╭─ TESTO DI PARTENZA

“… chi cerca trova sempre quello che non sta cercando”. E l’unica cosa che, in questo pur meritevole esercizio noi troveremo sempre e comunque, altro non è che la misura dei nostri stessi limiti.”
Il Prof. Antonio Gottarelli, Direttore del Museo Civico Archeologico di Monterenzio, ci ha mandato una nota di risposta dopo un articolo, pubblicato sul notiziario Valli Savena Idice di marzo 2017 (https://hemingwayeditore.wordpress.com/vallisavenaidice/) che rendeva nota la posizione dell’Avv.to Cesare Agostini, uno dei due scopritori della strada Flaminia Militare, sulla strada Flaminia Minor, che egli considera “inesistente”. Ci è parso utile pubblicare qui la lettera del prof. Gottarelli, in modo che gli argomenti di entrambi gli studiosi siano di dominio pubblico (redazione hemingway editore).
Gent.le Direttore,
leggo con stupore il contenuto della lettera a lei inviata da Cesare Agostini, ben conoscendo ogni dettaglio della vicenda, oramai più umana che scientifica, della, da lui battezzata, “Flaminia militare”. La pregherei di accogliere questa mia risposta, anche a nome delle Amministrazioni pubbliche chiamate in causa in maniera così irrispettosa. È inoltre oramai intollerabile che Agostini continui ad utilizzare spazi per beffeggiare gli archeologi professionisti che da 50 anni si occupano di ricerche ben più importanti ed impegnative di questa.Vengo al punto. La scomposta lettera di Agostini nasce da una incontestabile verità: il nome “Flaminia militare”, egli afferma, non può essere utilizzato per la strada che attraversava il crinale Idice-Sillaro, perché questo sarebbe un falso storico. Attenzione alla trappola insita nella provocazione, perché Agostini è un avvocato e per gli avvocati le parole hanno un peso, più che i fatti stessi. L’affermazione è infatti incontestabile, perché quel nome, per chi studia professionalmente la materia, non esiste. Gli studi sulla via consolare Arezzo-Bologna di età moderna nascono infatti con le osservazioni di natura topografica e toponomastica del Prof. Nereo Alfieri, che battezzò per primo quella strada con il nome di “Flaminia minore” ed è consuetudine di rispetto e correttezza tra gli studiosi, pur sostenendo ipotesi diverse, mantenere in seguito tale dicitura.

╰─

▶ _COMPITO DA SVOLGERE 1_
Riporta il brano del testo da “Il Prof. Antonio” fino a “(redazione hemingway editore).” compreso.
▶ _COMPITO DA SVOLGERE 2_
Rispondi a queste domande sul testo:
(a) Di quale museo è direttore Antonio Gottarelli?
(b) In quale mese e anno è uscito l'articolo sul notiziario Valli Savena Idice?
(c) Chi ha dato per primo alla strada il nome di “Flaminia minore”?
▶ _COMPITO DA SVOLGERE 3_
Elenca tutte le persone chiamate per nome nel testo.
Per rispondere basta il testo, senza nessun'altra fonte.

╭─ DATI FORNITI

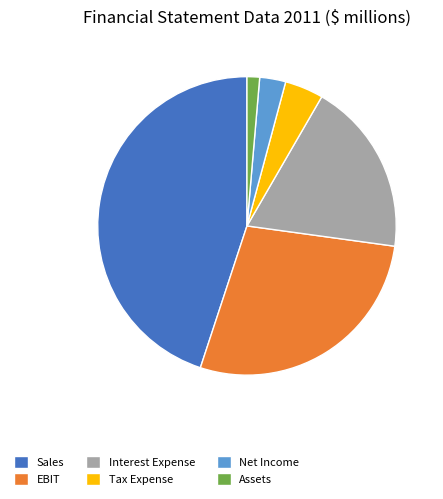

The Sales slice represents 59% of the pie. True or false?

False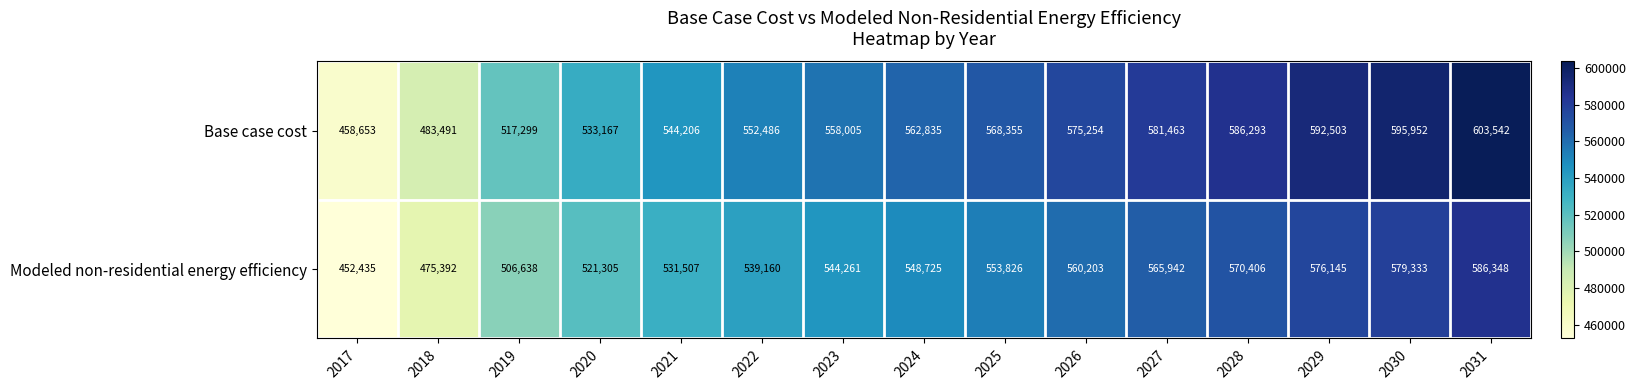

Reading left to right, extract all data points from this chart.

Base case cost: 458653	483491	517299	533167	544206	552486	558005	562835	568355	575254	581463	586293	592503	595952	603542
Modeled non-residential energy efficiency: 452435	475392	506638	521305	531507	539160	544261	548725	553826	560203	565942	570406	576145	579333	586348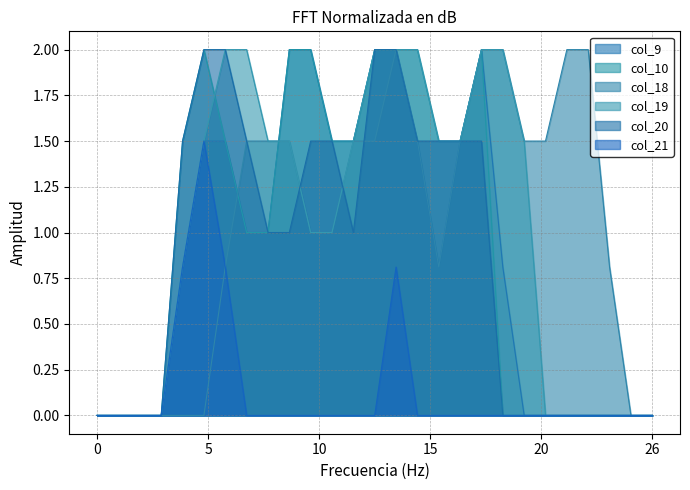

Rank the series at 1 from lowest to highest value.

col_9, col_10, col_18, col_19, col_20, col_21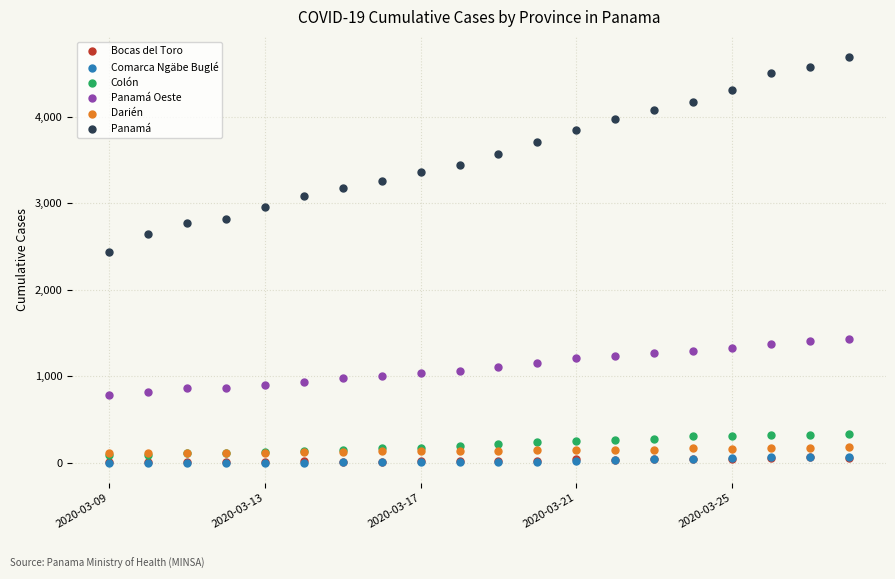

Which series has the widest spread of Y values?

Panamá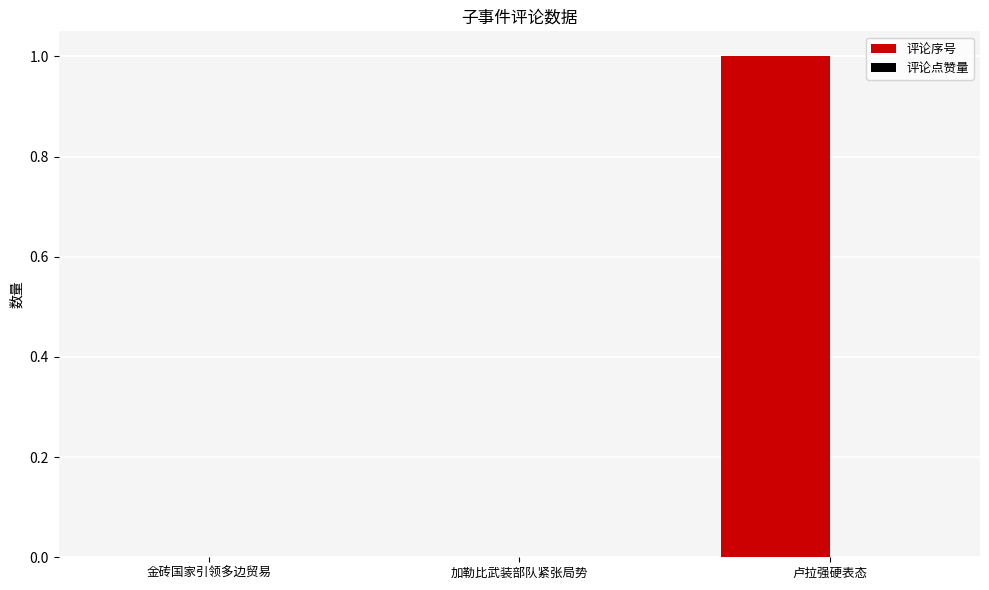

Which label corresponds to the largest value in the chart?

卢拉强硬表态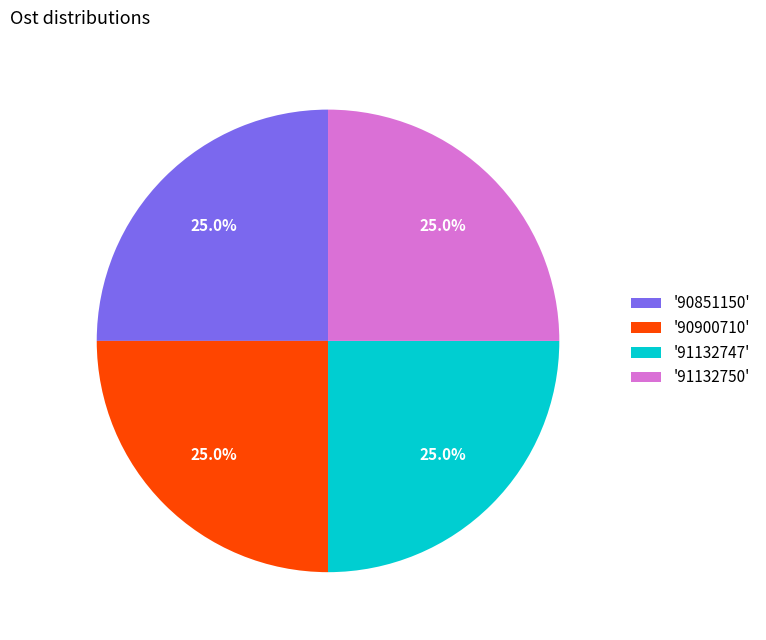

What is the ratio of the value at '91132747' to the value at '90900710'?

1.0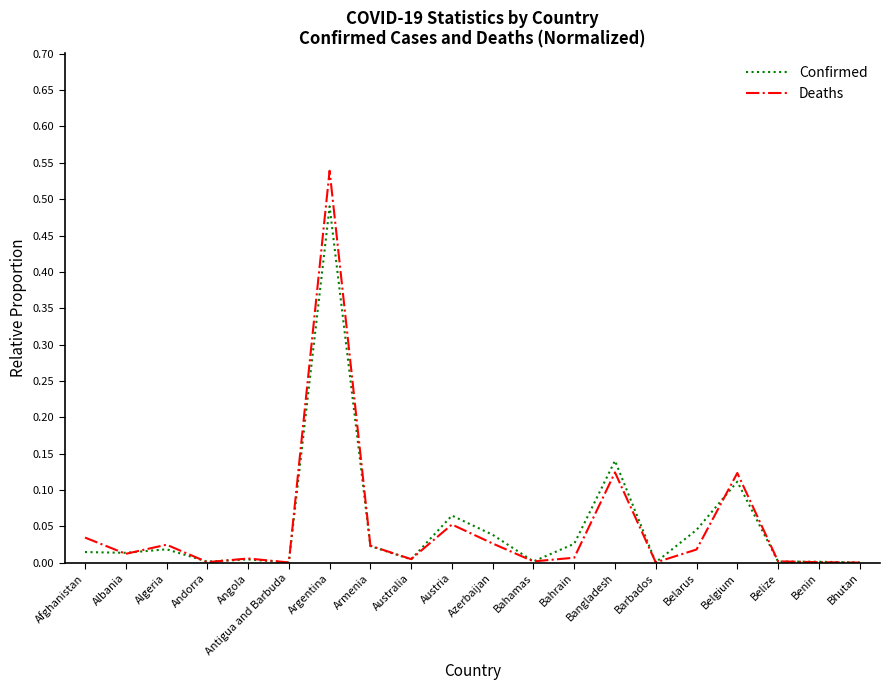

Does the chart display data point markers on the line(s)?

No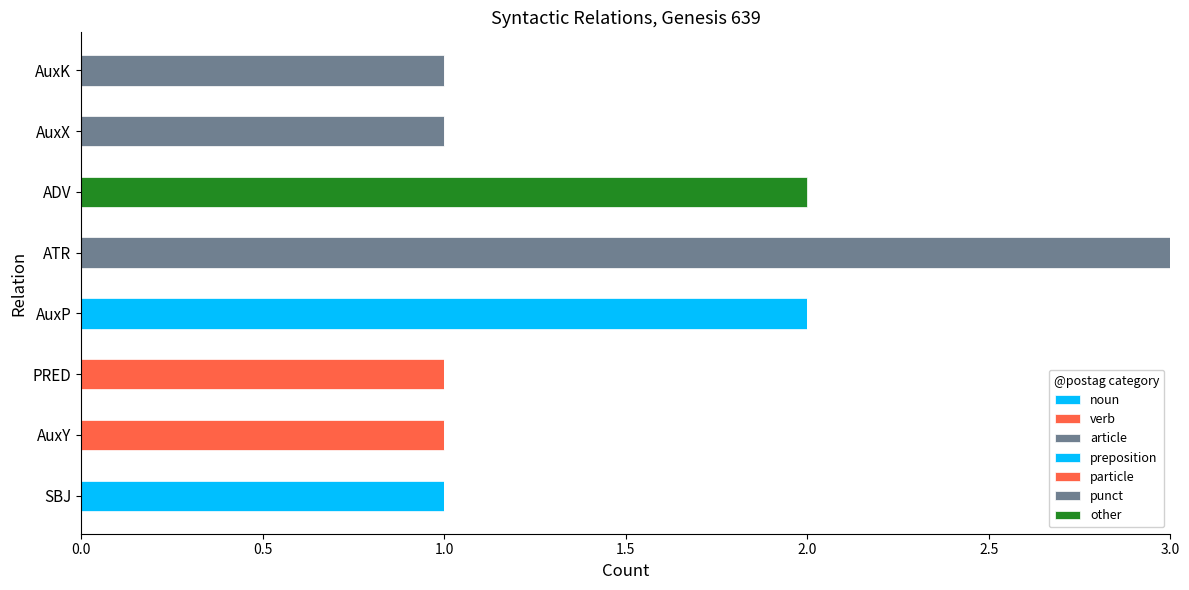

How many series are shown in this chart?

7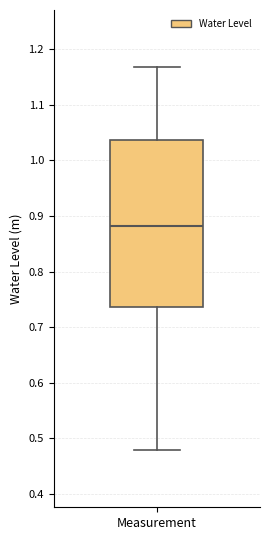

Where is the lower edge of the box for Measurement on the y-axis? The values are not printed on the chart, so give them approximately, as read against the axis.

0.74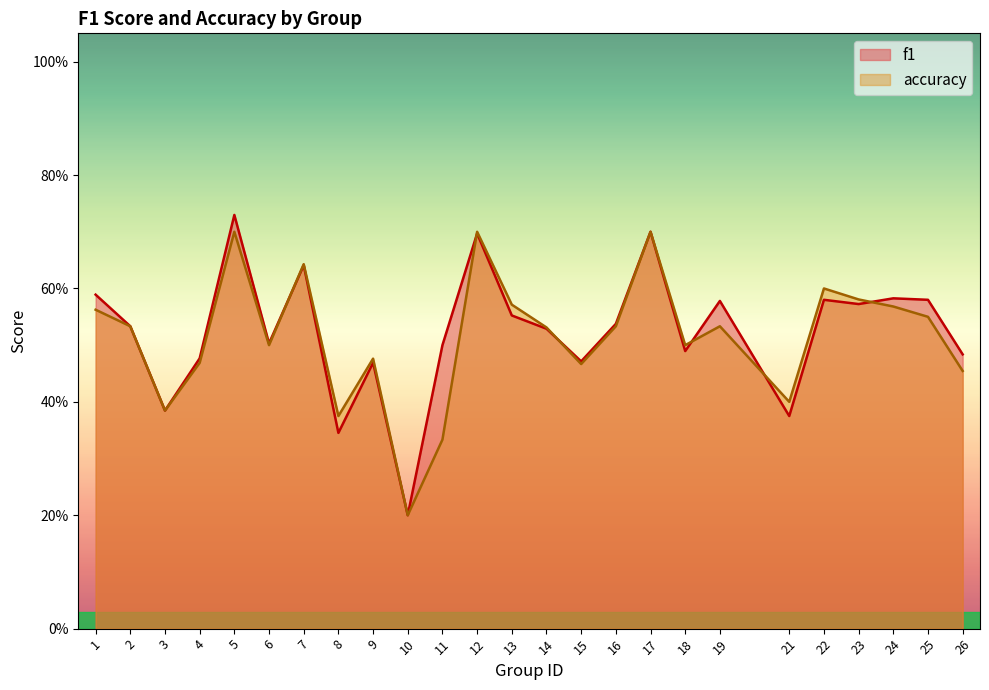

At which category is the sum across all series the highest?

5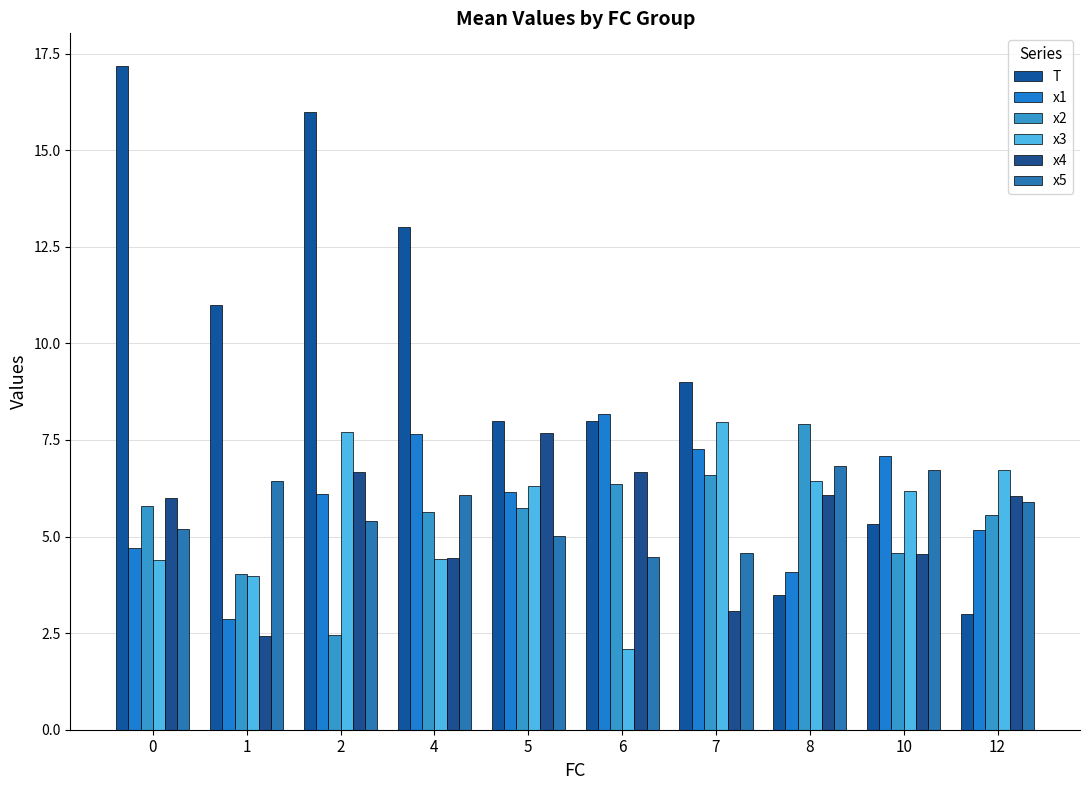

Which series has the largest total across all categories?

T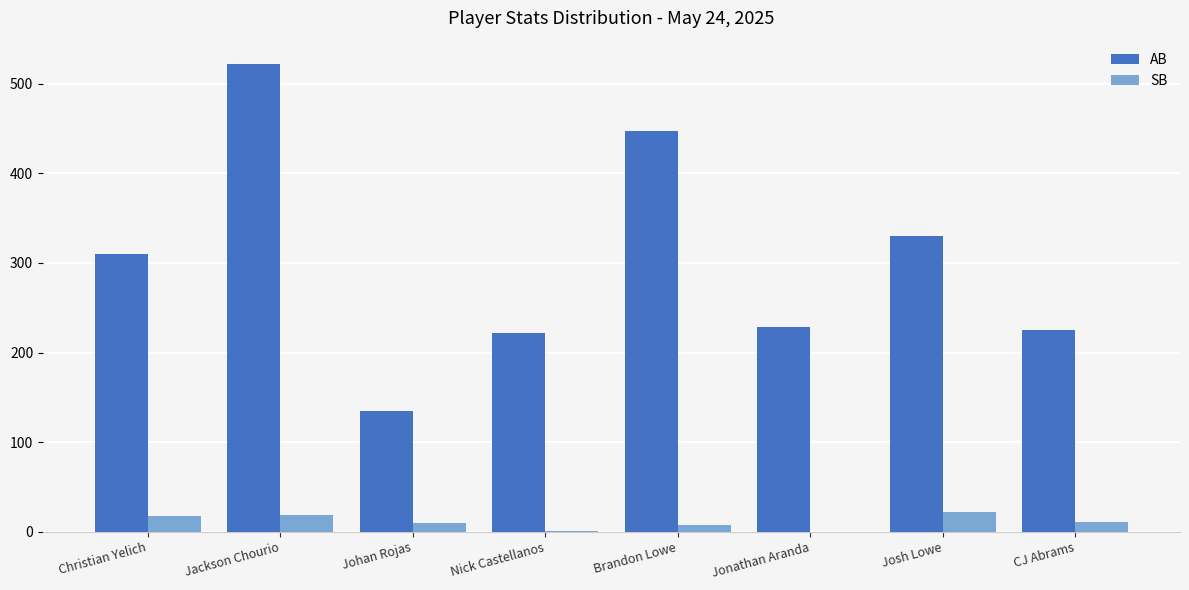

True or false: AB has a value of 202 at Jackson Chourio.

False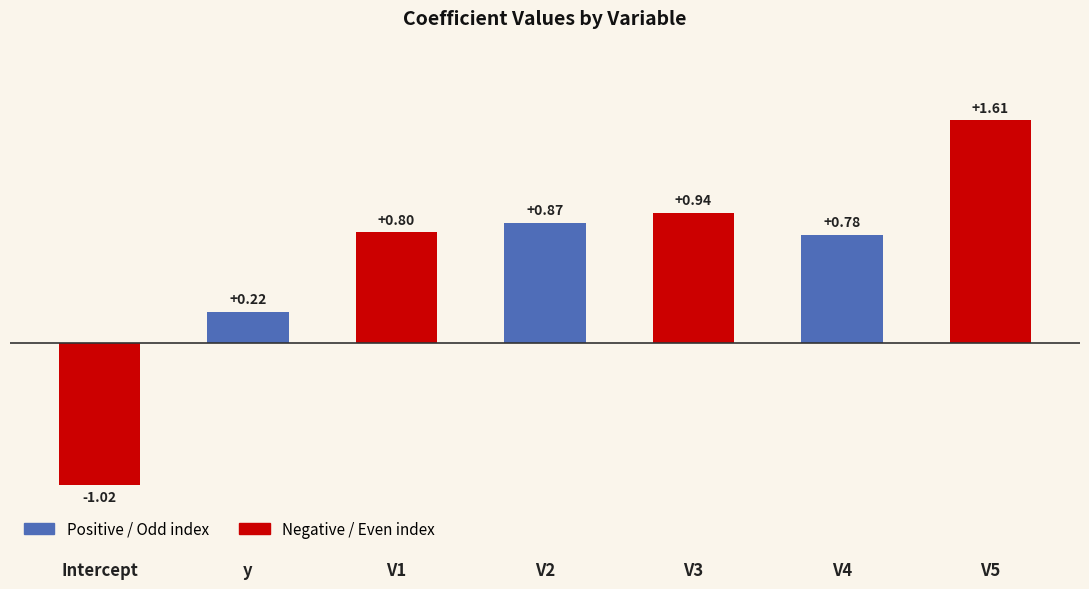

Which label corresponds to the smallest value in the chart?

Intercept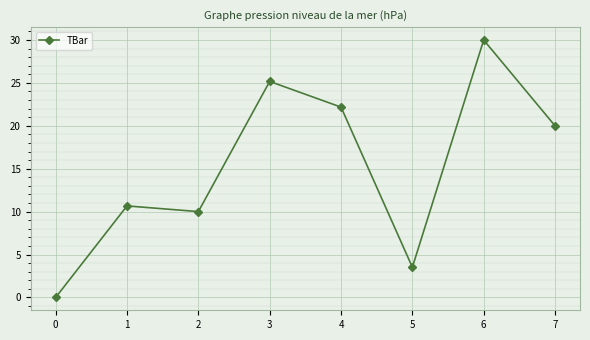

What is the change in value from 3 to 6?

+4.8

╰─

▶ _SOLUZIONE 1_
Il Prof. Antonio Gottarelli, Direttore del Museo Civico Archeologico di Monterenzio, ci ha mandato una nota di risposta dopo un articolo, pubblicato sul notiziario Valli Savena Idice di marzo 2017 (https://hemingwayeditore.wordpress.com/vallisavenaidice/) che rendeva nota la posizione dell’Avv.to Cesare Agostini, uno dei due scopritori della strada Flaminia Militare, sulla strada Flaminia Minor, che egli considera “inesistente”. Ci è parso utile pubblicare qui la lettera del prof. Gottarelli, in modo che gli argomenti di entrambi gli studiosi siano di dominio pubblico (redazione hemingway editore).

▶ _SOLUZIONE 2_
(a) Il Museo Civico Archeologico di Monterenzio.
(b) Marzo 2017.
(c) Il Prof. Nereo Alfieri.

▶ _SOLUZIONE 3_
Antonio Gottarelli
Cesare Agostini
Nereo Alfieri